This public sentiment has all the more reason to exist, since in the Orient, and especially in Egypt, the religion and customs correct, as much as is possible, whatever there is hard and cruel in the condition of the slave. The governments of Europe which have abolished slavery in their colonies, have taken account, in the interest of justice, of the rights acquired by the owners, and it was only by fair means and the payment of large indemnities that they put an end to an institution which even their religion condemned.

His Highness, therefore, could not, in the orders he issued, abandon the care and protection which he is supposed to have for institutions consecrated by religion and custom. For this reason the orders he has always given were intended to authorize the government’s employés not to free all the slaves who might claim their liberty, but only those who may have suffered cruel treatment on the part of their masters, whether they presented themselves or whether they asked for their freedom through some other person.

The local authorities are obliged, in such cases, to inquire as to the truth, and once the maltreatment is proved the freedom is given.

I must not conceal from you that this measure conflicts somewhat with the religious law, which prescribes that the slave, when ill-treated, has only the right to ask that he shall be sold to another master. But, on the other hand, from the religious precepts prescribing kindness on the part of masters toward their slaves, and in the midst of a people possessing good and gentle manners, it may be inferred, without exciting any hostile feeling, that the slave is legally free the moment the benevolent precepts of the religious law are not applied to him.
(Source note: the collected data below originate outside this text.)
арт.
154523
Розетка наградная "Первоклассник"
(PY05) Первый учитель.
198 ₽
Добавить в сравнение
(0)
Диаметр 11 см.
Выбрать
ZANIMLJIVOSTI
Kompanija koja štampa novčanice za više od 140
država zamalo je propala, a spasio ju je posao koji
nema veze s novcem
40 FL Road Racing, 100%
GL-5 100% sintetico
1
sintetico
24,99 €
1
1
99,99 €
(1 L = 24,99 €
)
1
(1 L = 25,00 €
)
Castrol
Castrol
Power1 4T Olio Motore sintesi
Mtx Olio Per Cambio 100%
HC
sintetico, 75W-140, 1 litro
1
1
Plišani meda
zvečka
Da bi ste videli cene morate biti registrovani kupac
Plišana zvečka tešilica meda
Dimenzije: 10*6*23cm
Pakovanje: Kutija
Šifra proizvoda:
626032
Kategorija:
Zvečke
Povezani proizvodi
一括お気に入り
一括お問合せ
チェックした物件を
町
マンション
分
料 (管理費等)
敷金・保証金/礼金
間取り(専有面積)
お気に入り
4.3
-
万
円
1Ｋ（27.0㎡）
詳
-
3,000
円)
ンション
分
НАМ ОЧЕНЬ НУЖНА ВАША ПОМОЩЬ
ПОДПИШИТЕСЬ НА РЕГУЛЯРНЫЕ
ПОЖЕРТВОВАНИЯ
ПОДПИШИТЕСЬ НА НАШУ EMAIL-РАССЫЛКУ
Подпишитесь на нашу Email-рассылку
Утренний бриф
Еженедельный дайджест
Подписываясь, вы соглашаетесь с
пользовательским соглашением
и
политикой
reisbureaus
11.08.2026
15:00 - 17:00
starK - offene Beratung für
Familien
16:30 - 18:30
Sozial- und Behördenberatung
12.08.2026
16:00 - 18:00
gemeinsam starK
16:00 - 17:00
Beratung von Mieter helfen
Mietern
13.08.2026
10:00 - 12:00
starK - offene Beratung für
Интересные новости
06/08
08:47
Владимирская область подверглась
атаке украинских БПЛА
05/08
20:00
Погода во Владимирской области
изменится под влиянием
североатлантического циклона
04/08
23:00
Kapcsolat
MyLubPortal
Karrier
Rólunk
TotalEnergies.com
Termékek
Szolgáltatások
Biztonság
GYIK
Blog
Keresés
I therefore repeat that the spirit of the Khedive’s orders is that the local authority shall interfere and set free all slaves who may claim their freedom on the ground of ill-treatment, the moment the ill-treatment is proved, regardless of the owner’s claim to be indemnified for his loss.

These orders certainly will not nor cannot bring to an end the institution of slavery in Egypt. This institution can only be made to disappear by the complete abolition of the slave-trade, and the complementary measures, of which His Highness has spoken to you as well as to his excellency the embassador of Her Britannic Majesty at Constantinople.

I believe, Monsieur 1’Agent, that I have fully answered your dispatch, and also the desire you have verbally expressed to me, and in the hope that these explanations will be of a nature to dissipate all misunderstanding, I have the honor to beg you to accept the expression of my highest consideration.


Hon. Mr. Vivian,
Her Britannic Majesty’s Agent and Consul-General in Egypt.

  1. These three hundred slaves were only a small part of the number liberated at Mansourah; in all 1,700 were liberated within a month, as mentioned in my dispatch No. 128.—R. B.